Lewis, who has written about the ties between Iranian and North Korean scientists, agrees that there has definitely been some coordination in the past on numerous defense issues. “Last fall North Korea and Iran signed a memorandum of understanding regarding science and technology issues. The North Koreans published a list of officials who signed the document, including the head of Iran’s atomic energy organization and its defense minister. We should be concerned about them exchanging information, and there are precedents for states passing on designs. The Chinese passed on designs to the Pakistanis who handed them off to the Libyans.”
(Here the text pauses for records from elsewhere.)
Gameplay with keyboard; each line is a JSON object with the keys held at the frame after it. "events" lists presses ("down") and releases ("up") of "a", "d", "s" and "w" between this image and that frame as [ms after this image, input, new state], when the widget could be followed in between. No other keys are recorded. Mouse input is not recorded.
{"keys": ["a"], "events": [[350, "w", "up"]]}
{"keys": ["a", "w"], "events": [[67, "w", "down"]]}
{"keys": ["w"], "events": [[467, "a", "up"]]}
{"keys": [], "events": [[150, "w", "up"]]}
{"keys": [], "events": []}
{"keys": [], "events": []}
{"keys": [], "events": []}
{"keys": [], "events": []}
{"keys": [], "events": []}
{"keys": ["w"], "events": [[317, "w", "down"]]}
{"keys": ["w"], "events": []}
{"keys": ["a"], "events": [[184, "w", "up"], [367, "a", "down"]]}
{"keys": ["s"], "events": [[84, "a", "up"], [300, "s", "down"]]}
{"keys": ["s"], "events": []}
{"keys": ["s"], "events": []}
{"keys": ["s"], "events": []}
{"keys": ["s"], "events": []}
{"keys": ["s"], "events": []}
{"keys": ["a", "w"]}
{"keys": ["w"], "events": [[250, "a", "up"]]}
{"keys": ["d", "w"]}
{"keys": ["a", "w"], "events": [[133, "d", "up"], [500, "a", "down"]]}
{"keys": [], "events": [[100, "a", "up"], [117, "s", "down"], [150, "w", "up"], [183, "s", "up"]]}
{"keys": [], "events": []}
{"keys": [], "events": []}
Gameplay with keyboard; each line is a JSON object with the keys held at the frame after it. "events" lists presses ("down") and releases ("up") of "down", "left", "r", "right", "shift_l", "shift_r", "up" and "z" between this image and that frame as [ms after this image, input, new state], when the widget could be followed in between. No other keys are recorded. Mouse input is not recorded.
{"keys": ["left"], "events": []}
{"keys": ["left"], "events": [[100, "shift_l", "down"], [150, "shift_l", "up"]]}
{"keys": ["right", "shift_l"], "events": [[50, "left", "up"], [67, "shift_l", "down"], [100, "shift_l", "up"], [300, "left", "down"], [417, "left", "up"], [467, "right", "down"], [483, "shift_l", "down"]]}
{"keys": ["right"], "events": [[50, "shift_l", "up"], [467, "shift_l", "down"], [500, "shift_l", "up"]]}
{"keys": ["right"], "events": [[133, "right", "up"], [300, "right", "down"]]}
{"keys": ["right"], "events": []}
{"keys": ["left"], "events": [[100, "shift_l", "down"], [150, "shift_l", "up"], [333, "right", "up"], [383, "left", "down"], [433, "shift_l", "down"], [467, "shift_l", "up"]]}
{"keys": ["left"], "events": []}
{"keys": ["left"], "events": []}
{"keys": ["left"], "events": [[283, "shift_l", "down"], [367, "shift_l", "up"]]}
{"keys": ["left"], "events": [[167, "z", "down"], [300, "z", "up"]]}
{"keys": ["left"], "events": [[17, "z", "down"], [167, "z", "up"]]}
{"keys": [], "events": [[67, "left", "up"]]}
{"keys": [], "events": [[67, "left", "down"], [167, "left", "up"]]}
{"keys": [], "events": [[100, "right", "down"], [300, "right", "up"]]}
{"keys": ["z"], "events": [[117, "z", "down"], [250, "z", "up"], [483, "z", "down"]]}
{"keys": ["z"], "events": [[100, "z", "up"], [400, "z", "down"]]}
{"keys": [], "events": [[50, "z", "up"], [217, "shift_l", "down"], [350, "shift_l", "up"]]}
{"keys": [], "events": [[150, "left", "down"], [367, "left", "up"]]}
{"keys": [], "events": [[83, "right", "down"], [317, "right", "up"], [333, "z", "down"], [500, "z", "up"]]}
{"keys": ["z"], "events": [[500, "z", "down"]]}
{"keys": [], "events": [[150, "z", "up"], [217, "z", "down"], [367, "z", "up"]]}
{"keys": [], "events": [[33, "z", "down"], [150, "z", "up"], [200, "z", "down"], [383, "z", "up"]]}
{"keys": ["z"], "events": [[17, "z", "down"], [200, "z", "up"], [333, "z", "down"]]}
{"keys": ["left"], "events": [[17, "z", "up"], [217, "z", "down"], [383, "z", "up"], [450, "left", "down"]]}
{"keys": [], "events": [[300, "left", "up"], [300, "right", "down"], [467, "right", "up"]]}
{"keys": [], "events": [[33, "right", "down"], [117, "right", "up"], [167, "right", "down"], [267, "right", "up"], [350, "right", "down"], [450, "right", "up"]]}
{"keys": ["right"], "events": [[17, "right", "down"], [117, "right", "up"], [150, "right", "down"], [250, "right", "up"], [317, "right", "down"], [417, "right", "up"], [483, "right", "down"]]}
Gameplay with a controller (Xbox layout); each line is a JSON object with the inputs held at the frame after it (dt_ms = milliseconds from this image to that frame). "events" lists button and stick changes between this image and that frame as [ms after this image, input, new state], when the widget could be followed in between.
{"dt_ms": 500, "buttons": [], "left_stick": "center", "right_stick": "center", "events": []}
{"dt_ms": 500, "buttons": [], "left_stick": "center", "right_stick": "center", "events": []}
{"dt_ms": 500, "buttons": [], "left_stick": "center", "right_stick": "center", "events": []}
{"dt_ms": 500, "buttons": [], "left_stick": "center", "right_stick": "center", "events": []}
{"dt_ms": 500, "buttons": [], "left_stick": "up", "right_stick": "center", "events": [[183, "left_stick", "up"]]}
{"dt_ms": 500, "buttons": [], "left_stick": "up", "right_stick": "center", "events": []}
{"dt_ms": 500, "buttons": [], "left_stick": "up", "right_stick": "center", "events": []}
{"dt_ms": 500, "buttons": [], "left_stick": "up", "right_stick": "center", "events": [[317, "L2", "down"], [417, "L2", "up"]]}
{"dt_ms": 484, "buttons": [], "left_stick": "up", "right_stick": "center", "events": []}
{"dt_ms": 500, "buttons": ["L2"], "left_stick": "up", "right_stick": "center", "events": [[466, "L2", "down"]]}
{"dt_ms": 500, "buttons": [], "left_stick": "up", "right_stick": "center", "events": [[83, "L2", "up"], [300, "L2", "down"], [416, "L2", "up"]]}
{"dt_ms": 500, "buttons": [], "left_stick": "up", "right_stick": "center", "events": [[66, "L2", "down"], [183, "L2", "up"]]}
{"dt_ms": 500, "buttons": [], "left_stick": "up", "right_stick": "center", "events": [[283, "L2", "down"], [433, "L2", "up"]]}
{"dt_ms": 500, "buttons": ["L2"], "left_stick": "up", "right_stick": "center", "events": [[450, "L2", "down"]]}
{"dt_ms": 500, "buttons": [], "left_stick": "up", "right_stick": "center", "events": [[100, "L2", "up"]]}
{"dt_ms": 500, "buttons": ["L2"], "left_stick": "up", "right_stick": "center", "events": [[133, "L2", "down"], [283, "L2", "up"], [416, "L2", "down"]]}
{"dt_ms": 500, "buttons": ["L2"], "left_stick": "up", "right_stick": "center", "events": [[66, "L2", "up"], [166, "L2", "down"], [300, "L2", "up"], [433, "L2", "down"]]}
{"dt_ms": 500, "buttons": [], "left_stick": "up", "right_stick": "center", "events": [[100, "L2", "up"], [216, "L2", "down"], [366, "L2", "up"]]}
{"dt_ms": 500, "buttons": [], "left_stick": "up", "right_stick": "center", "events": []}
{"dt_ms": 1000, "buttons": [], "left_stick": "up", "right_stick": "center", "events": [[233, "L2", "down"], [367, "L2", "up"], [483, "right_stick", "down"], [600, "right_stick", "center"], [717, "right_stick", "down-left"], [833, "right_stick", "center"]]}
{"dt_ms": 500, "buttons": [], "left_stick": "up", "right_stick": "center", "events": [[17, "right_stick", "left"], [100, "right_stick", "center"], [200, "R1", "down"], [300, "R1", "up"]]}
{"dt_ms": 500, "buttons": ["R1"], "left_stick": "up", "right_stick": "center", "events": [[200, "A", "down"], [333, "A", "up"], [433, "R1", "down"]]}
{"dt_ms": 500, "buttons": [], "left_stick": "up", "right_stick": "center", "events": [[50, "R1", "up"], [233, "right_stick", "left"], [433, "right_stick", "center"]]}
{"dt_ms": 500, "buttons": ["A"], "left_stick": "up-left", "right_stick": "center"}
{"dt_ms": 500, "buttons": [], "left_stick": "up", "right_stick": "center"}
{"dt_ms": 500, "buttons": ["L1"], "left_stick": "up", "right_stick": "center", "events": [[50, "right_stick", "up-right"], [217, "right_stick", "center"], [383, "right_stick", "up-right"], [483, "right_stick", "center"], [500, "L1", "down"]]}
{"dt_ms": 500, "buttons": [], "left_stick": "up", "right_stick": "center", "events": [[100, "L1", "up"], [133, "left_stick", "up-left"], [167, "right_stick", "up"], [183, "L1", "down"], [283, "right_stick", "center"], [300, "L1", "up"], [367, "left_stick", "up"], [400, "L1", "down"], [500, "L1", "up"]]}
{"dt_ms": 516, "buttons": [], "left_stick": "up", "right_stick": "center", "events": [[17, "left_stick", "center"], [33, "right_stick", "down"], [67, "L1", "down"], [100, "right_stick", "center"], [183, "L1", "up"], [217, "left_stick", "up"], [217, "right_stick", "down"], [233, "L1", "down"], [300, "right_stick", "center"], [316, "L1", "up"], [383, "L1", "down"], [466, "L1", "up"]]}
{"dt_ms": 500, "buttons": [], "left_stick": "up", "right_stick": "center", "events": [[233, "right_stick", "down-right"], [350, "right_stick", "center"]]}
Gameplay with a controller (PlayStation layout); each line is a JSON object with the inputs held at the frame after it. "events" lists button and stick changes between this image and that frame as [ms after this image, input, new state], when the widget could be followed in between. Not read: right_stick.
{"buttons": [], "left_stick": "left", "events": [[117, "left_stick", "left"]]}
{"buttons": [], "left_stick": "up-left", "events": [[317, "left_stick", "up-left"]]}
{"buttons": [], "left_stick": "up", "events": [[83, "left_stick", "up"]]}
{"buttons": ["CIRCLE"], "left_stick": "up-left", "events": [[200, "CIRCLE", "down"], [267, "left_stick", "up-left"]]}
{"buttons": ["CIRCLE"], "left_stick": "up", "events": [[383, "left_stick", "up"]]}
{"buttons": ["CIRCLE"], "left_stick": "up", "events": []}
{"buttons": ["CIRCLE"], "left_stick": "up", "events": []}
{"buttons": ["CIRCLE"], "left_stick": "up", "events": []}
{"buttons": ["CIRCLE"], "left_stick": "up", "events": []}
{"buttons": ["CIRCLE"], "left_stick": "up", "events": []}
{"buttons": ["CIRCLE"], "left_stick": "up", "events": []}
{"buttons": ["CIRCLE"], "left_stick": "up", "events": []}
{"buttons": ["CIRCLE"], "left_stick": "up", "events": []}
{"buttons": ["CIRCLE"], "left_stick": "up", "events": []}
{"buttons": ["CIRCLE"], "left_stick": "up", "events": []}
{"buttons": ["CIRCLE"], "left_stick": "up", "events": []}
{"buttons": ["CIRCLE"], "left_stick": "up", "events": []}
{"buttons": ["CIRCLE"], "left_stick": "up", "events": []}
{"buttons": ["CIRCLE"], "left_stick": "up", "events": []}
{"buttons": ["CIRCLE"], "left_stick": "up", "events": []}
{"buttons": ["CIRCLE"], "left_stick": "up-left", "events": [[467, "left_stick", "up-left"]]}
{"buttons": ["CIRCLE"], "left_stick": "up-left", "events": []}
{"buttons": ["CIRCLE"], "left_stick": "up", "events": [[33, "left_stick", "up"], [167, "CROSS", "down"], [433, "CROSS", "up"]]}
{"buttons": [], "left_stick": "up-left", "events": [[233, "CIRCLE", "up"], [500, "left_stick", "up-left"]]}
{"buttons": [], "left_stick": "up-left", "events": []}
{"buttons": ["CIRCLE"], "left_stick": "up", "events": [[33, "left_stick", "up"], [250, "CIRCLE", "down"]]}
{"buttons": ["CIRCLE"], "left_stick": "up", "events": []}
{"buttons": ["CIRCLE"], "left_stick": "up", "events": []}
Pakistan and Qaddafi’s Libya are open societies in comparison to Iran and North Korea. The regimes in Pyongyang and Tehran are highly ideological, where major policy decisions are made in a tight circle around the man on top—Kim Jong-un of North Korea and Ali Khamenei of Iran. Both regimes have made nuclear weapons a vital strategic interest, in spite of sanctions that have sent the Iranian currency plummeting and brought North Korea to the brink of starvation. But sharing nuclear information gives both a way out. North Korea will get billions that Iran will happily pay for a bomb or blueprints. Iran, once in possession of the bomb, will see Europe and perhaps even the United States relax their sanctions regimes in the hopes of getting Iran to the negotiating table by playing nice.

If this is the case, Obama will go down in history as the American president who presided over global nuclear proliferation, including rogue regimes. After four years of restraining the Israelis, he may now be going to visit them next month for a good reason: to apologize.